Deputy Public Defender Avi Singh filed the formal recusal motion in late February, according to The Almanac, and the filing also asks the court to compel additional records from the DA’s office. The motion specifically seeks documents about Rosen’s public fundraising and about a donor outreach that the defense says targeted supporters in the Los Angeles area, as reported by The Mercury News.
How the case began
The charges stem from a June 2024 demonstration in which protesters briefly occupied the Stanford president’s executive offices and, prosecutors say, left behind hundreds of thousands of dollars in property damage. Five students, identified in court records as German Gonzalez, Maya Burke, Taylor McCann, Hunter Taylor-Black and Amy Jing Zhai, were selected for trial from a larger group that was initially charged in the protest sweep. Mountain View Voice and campus outlets have detailed the protest timeline and evolving damage estimates.
Why the first trial stalled
What was supposed to be a straightforward verdict turned into a dead end. On Feb. 13, Judge Hanley Chew declared a mistrial after jurors reported they were hopelessly deadlocked and could not reach unanimous decisions on the felony counts. Reporting indicates the panel split on the two main counts, leaving prosecutors to opt for a retrial rather than accept the stalemate in a high-profile campus case. AP News outlined the breakdown of jury votes and the court’s decision to call a mistrial.

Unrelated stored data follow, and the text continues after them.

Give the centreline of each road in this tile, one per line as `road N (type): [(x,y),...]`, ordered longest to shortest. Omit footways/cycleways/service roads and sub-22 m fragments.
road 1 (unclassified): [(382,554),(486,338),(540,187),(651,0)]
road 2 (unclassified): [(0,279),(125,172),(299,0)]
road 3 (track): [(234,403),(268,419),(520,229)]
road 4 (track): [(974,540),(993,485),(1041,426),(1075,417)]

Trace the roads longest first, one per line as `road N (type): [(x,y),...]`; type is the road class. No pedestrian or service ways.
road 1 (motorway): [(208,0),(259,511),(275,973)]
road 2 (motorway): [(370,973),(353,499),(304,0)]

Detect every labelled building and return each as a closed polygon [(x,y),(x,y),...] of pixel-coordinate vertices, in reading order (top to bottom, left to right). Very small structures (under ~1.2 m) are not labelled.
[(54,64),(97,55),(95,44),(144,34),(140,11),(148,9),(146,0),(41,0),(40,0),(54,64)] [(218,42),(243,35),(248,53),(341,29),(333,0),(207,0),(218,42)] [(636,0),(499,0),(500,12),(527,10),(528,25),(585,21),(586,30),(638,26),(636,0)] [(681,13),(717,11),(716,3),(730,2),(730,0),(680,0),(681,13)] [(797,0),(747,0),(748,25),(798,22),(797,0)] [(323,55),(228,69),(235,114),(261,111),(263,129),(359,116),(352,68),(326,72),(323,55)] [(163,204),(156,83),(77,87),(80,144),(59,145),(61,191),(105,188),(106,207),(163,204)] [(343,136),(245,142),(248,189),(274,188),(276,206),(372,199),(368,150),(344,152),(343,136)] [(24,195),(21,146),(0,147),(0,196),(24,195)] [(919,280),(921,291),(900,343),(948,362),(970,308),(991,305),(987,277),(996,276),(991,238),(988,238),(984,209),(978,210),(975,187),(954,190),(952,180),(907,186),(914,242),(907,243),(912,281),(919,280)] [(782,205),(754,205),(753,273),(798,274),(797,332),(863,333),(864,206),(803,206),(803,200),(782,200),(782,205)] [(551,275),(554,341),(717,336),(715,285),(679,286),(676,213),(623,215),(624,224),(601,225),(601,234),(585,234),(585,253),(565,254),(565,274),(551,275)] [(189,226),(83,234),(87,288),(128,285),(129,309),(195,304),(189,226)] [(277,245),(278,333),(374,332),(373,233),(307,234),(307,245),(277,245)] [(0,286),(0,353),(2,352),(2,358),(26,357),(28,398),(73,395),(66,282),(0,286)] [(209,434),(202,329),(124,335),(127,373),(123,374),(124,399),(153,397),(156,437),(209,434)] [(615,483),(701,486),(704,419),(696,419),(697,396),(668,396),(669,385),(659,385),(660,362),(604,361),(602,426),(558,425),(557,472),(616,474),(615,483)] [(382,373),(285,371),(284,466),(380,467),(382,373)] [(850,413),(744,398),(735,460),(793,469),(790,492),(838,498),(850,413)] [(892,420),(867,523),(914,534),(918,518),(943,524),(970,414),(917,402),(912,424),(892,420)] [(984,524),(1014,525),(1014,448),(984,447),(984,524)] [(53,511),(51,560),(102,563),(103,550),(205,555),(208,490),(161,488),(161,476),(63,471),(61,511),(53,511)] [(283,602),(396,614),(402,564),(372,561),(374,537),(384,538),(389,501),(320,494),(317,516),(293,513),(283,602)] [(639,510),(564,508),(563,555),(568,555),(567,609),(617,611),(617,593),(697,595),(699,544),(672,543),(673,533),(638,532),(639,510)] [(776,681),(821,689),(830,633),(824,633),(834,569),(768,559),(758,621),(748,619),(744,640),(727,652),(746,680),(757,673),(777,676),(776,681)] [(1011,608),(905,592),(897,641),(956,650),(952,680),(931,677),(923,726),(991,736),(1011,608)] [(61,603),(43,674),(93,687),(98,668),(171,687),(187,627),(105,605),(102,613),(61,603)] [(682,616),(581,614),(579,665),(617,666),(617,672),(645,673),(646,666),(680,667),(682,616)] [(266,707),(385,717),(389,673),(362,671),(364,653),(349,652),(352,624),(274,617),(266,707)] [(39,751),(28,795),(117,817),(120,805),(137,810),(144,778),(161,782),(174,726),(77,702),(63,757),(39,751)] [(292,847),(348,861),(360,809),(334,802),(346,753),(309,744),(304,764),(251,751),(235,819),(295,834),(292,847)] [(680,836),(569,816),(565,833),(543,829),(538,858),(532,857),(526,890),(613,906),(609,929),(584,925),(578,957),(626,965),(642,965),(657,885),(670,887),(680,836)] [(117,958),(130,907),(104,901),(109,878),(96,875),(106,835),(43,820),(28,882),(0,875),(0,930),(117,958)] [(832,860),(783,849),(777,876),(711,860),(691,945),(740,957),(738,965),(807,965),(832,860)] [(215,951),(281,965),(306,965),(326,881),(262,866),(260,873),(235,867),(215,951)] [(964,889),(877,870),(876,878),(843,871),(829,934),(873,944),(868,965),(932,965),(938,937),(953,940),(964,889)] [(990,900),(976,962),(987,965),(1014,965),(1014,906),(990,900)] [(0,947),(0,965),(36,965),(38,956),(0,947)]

Prosecutors and the records fight
Prosecutors have insisted from the start that this is a property damage case, not a referendum on political speech, and they are pushing to retry the five defendants. The defense counters that public campaign materials and fundraising built around the prosecution have created a conflict of interest. Singh’s motion asks a judge to order the DA’s office to turn over specific emails and donor records that could shed light on that claim. Local outlets have covered both sides of the increasingly heated filings, and KQED has been tracking the paperwork and the dueling narratives in court.
Legal stakes
If the court removes Rosen and his office from the case, the California Attorney General’s office would decide whether to step in and prosecute or simply dismiss the charges. That kind of handoff could slow the case or change its contours entirely. The five remaining defendants still face felony vandalism and conspiracy counts that carry the possibility of prison time and restitution orders if they are convicted, according to KTVU.
What happens next
According to local reporting, the Attorney General’s office has already agreed to assist on the narrow question of recusal and is expected to review the defense motion in mid March. A Santa Clara County judge is slated to rule later in the month. That decision will determine whether the retrial moves forward under Rosen’s leadership or whether state prosecutors step in and decide to take over or drop the case. Mountain View Voice has reported on the Attorney General’s involvement, while The Mercury News has outlined the judge’s upcoming schedule and the defense discovery push.
The recusal fight puts a technical but consequential question front and center in a case that has already stirred campus and community debate: can a prosecutor’s campaign messaging and public comments create enough of an appearance of conflict to change who brings criminal charges to trial? Whether the result is dismissal, a state takeover, or a fresh retrial under the county DA, the ruling is poised to reset both the timeline and the legal posture of a prosecution that is not fading from the local spotlight anytime soon.